Meet Eleanor Oliphant: She struggles with appropriate social skills and tends to say exactly what she’s thinking. Nothing is missing in her carefully timetabled life of avoiding social interactions, where weekends are punctuated by frozen pizza, vodka, and phone chats with Mummy.
But everything changes when Eleanor meets Raymond, the bumbling and deeply unhygienic IT guy from her office. When she and Raymond together save Sammy, an elderly gentleman who has fallen on the sidewalk, the three become the kinds of friends who rescue one another from the lives of isolation they have each been living. And it is Raymond’s big heart that will ultimately help Eleanor find the way to repair her own profoundly damaged one.
Smart, warm, uplifting, Eleanor Oliphant Is Completely Fine is the story of an out-of-the-ordinary heroine whose deadpan weirdness and unconscious wit make for an irresistible journey as she realizes the only way to survive is to open your heart.
Miriam is thankful for:
Night + Market by Kris Yenbamroong and Garrett Snyder
“My first real job was waiting tables at a family-owned Thai restaurant in Boston. I’m thankful for that early real-world introduction to the cuisine and appreciate Yenbamroong’s attempt to honor his grandparent’s authentic home cooking.”
If you love to eat Thai food, but don’t know how to cook it, Kris Yenbamroong wants to solve your problems. His brash style of spicy, sharp Thai party food is created, in part, by stripping down traditional recipes to wring maximum flavor out of minimum hassle. Whether it’s a scorching hot crispy rice salad, lush coconut curries, or a wok-seared pad Thai, it’s all about demystifying the universe of Thai flavors to make them work in your life.

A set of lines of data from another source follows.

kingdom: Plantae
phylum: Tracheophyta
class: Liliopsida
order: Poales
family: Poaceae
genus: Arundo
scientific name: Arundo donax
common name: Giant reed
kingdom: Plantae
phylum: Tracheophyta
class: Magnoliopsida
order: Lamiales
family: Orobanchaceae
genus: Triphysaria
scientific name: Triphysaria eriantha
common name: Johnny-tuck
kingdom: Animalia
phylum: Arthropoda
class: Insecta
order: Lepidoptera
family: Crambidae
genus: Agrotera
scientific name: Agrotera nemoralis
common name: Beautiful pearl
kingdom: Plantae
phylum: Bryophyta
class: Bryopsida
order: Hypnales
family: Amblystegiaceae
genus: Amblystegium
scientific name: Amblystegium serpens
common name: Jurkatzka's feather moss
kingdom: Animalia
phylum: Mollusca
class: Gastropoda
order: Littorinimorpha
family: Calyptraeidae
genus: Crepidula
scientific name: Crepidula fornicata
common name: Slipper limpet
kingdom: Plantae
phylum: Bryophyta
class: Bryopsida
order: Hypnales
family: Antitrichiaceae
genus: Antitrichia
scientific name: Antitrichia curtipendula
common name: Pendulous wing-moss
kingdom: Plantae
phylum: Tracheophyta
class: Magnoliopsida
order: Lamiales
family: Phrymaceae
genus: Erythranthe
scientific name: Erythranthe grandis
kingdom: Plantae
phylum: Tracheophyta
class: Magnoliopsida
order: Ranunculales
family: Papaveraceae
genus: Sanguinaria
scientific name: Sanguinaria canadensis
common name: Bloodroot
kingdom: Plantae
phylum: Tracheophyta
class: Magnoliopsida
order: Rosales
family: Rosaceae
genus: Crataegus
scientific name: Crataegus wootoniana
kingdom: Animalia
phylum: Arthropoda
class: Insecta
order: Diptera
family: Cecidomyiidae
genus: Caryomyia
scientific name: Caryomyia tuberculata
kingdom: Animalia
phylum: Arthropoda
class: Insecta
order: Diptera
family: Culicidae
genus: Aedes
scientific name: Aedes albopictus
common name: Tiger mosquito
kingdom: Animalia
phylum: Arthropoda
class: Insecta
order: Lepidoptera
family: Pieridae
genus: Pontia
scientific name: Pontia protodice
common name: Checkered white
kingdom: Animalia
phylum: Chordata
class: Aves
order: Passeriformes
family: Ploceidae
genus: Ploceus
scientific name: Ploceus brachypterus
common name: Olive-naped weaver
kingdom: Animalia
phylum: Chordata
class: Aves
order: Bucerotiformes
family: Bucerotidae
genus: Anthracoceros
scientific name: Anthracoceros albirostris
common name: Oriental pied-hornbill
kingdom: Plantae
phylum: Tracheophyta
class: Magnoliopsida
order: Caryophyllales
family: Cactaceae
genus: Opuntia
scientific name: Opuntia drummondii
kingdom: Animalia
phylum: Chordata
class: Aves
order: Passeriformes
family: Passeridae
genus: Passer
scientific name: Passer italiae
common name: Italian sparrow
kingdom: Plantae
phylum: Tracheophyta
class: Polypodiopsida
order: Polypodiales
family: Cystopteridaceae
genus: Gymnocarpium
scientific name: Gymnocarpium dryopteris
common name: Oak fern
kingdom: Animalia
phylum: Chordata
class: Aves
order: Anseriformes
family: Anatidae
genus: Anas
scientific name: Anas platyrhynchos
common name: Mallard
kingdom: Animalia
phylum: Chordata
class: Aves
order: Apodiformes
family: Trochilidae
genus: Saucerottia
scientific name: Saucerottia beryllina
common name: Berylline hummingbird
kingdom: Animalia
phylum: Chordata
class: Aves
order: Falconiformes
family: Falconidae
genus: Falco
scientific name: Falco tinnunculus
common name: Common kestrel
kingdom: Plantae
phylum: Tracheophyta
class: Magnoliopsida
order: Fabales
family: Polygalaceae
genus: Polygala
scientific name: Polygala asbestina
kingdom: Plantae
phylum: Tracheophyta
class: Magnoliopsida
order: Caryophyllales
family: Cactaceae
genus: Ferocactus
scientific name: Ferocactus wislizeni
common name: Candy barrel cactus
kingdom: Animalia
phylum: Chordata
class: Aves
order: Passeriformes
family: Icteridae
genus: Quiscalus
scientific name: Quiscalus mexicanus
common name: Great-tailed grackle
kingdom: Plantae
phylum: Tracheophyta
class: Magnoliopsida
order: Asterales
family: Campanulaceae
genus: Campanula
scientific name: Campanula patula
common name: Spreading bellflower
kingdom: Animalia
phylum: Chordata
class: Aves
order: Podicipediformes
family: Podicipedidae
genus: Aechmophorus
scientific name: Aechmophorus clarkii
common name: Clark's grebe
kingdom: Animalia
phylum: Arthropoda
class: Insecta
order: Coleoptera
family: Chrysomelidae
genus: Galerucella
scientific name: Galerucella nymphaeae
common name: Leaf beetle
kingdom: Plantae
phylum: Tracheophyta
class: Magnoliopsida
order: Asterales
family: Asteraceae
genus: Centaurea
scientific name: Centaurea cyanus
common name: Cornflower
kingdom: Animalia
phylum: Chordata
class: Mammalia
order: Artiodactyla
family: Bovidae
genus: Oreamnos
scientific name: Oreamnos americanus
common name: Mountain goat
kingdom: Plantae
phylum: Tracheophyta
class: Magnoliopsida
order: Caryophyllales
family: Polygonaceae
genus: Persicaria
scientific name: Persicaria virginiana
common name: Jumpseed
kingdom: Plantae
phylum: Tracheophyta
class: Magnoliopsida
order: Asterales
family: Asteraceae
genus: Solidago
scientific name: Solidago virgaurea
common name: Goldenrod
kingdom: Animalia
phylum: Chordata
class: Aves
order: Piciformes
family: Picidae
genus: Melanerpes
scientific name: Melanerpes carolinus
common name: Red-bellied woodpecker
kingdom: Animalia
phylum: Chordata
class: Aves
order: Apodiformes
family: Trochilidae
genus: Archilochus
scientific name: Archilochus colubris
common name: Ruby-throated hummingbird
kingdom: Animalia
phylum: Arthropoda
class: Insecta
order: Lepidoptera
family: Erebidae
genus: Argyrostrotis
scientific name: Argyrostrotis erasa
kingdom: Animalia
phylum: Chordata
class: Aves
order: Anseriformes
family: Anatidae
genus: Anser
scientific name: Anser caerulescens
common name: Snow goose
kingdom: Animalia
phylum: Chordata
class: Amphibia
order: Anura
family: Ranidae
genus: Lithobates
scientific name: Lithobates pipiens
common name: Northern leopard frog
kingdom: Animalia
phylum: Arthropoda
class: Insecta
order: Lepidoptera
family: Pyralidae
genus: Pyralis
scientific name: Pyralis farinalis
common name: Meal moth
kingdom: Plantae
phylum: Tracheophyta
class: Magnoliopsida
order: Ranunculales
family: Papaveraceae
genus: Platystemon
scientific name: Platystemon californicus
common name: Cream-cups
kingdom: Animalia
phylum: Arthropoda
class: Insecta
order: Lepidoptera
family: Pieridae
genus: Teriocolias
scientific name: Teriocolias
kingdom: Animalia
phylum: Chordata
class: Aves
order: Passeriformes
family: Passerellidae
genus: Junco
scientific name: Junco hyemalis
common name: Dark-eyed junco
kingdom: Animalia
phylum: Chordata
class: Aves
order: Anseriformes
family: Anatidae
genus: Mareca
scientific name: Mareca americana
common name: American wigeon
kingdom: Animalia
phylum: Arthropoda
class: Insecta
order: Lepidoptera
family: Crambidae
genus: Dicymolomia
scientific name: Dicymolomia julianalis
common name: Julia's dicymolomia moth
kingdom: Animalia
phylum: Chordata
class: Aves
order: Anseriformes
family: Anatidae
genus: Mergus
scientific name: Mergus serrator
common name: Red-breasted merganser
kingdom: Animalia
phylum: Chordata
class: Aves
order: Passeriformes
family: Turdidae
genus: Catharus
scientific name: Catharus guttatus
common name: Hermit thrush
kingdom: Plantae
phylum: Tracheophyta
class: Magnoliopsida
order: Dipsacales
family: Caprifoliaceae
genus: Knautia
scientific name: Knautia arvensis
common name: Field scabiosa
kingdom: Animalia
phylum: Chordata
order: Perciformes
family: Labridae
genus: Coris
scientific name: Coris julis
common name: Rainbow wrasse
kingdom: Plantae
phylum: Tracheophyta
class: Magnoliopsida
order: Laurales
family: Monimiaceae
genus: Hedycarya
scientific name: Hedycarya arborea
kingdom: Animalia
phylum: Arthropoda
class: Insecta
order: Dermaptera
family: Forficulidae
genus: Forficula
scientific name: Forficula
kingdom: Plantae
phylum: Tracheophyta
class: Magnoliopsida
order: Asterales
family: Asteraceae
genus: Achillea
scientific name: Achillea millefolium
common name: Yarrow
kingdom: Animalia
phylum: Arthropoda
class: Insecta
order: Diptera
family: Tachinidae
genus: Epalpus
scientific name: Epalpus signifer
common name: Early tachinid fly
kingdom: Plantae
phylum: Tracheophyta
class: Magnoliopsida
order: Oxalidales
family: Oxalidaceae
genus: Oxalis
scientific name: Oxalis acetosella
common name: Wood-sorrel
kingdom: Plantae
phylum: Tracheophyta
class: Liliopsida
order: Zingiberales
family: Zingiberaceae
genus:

Kris is the chef of Night + Market, and this cookbook is the story of his journey from the Thai-American restaurant classics he grew eating at his family’s restaurant, to the rural cooking of Northern Thailand he fell for traveling the countryside. But it’s also a story about how he came to question what authenticity really means, and how his passion for grilled meats, fried chicken, tacos, sushi, wine and good living morphed into an L.A. Thai restaurant with a style all its own.